### Provided text
[Start of section]

Arm MAP provides code viewing, editing and rebuilding features. It also integrates with most major version control systems and provides static analysis to automatically detect many classes of common errors.
The code editing and rebuilding capabilities are not designed for developing applications from scratch, but they are designed to fit into existing profiling sessions that are running on a current executable.
Source and header files found in the executable are reconciled with the files present on the front-end server, and displayed in a simple tree view within the Project Files tab of the Project Navigator window. Source files can be loaded for viewing by clicking on the file name.
The source code viewer supports automatic color syntax highlighting for C and Fortran.
You can hide functions or subroutines you are not interested in by clicking the '-' glyph next to the first line of the function. This will collapse the function. Simply click the '+' glyph to expand the function again.
The centre pane shows your source code, annotated with performance information. All the charts you will see in MAP share a common horizontal time axis. The start of your job is at the left and the end at the right. The sparkline charts next to each line of source code shows how the number of cores executing that line of code varies over time.
What does it mean to say a core is executing a particular line of code? In the source code view, MAP uses inclusive time, that is time spent on this line of code or inside functions called by this line. So the main() function of a single-threaded C or MPI program is typically at 100% for the entire run.

[End of section]

### Activity 1
In the Arm MAP text, give the passage from "Source and header" to "C and Fortran." again, substituting "login node" for "front-end server".
### Activity 2
According to the Arm MAP text, which languages get automatic color syntax highlighting in the source code viewer?
### Activity 3
Do these statements agree with the Arm MAP text? Answer yes or no for each, quoting the words that decide it.
(a) The code editing and rebuilding capabilities are designed for developing applications from scratch.
(b) All the charts in MAP share a common horizontal time axis.
(c) In the source code view, MAP uses exclusive time.

Images with localized body landmarks:
[Start of section]

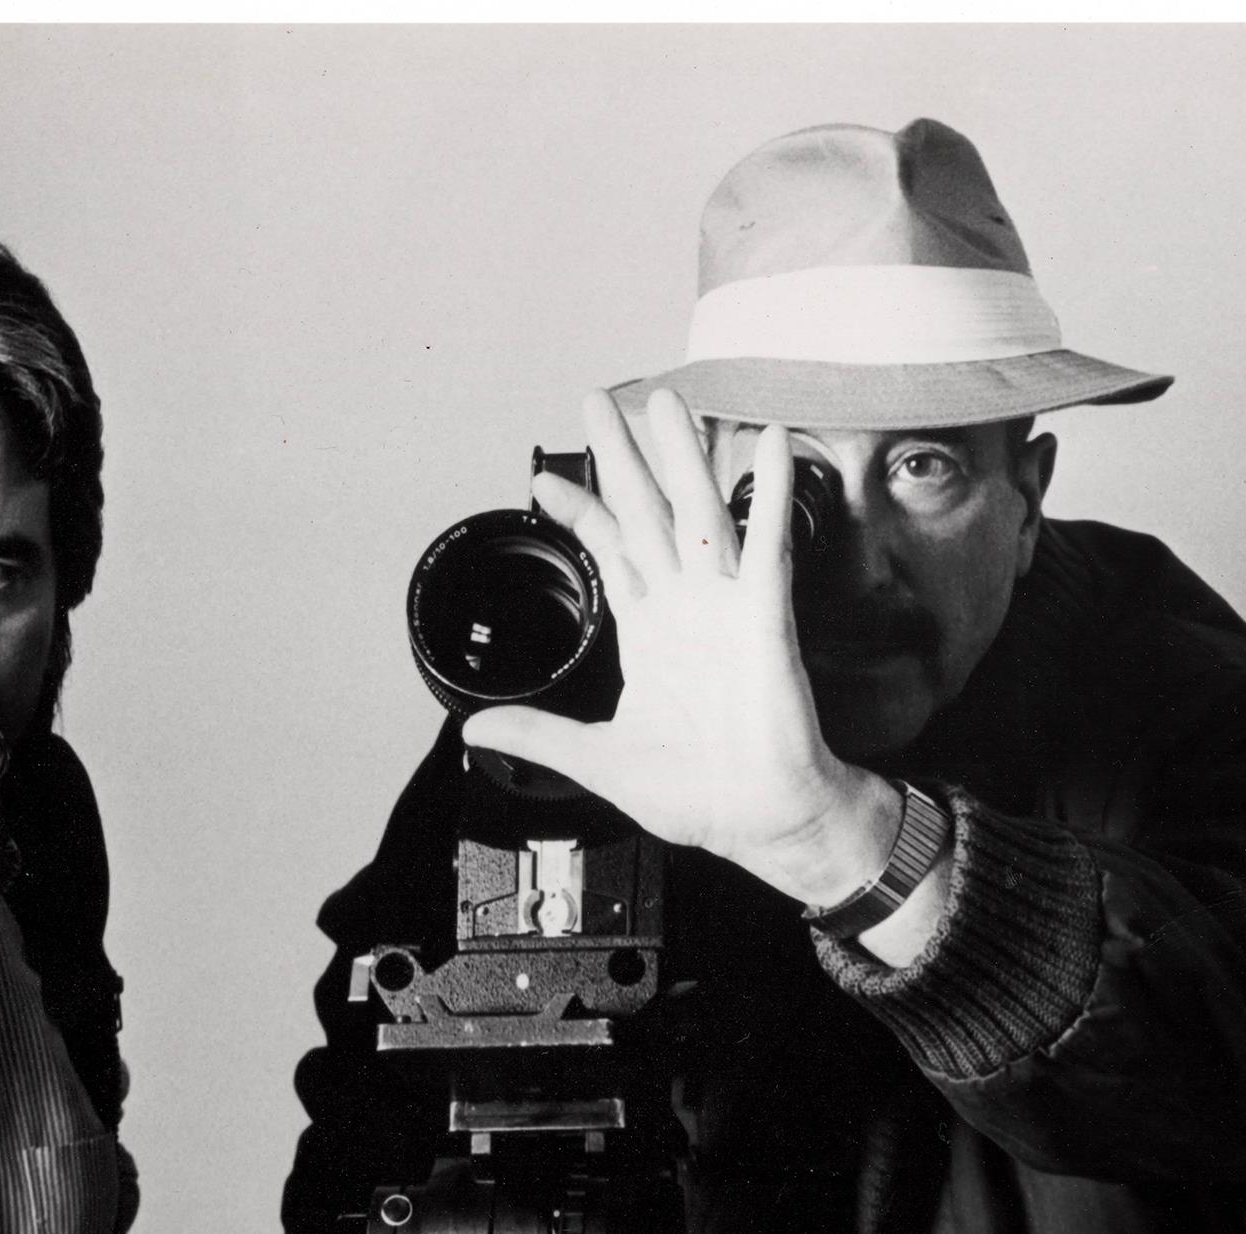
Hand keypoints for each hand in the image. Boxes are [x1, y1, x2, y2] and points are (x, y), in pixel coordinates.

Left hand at [462, 388, 897, 908]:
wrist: (760, 819)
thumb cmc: (700, 792)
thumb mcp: (598, 760)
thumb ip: (539, 736)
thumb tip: (474, 730)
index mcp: (650, 635)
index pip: (610, 552)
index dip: (581, 511)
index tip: (544, 480)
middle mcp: (686, 607)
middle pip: (648, 512)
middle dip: (623, 457)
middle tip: (598, 402)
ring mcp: (726, 605)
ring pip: (698, 511)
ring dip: (683, 455)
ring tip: (667, 402)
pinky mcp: (764, 615)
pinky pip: (766, 542)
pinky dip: (767, 490)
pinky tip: (770, 441)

[End of section]

### Task result 1
Source and header files found in the executable are reconciled with the files present on the login node, and displayed in a simple tree view within the Project Files tab of the Project Navigator window. Source files can be loaded for viewing by clicking on the file name.
The source code viewer supports automatic color syntax highlighting for C and Fortran.

### Task result 2
C and Fortran.

### Task result 3
(a) No: "The code editing and rebuilding capabilities are not designed for developing applications from scratch"
(b) Yes: "All the charts you will see in MAP share a common horizontal time axis."
(c) No: "In the source code view, MAP uses inclusive time"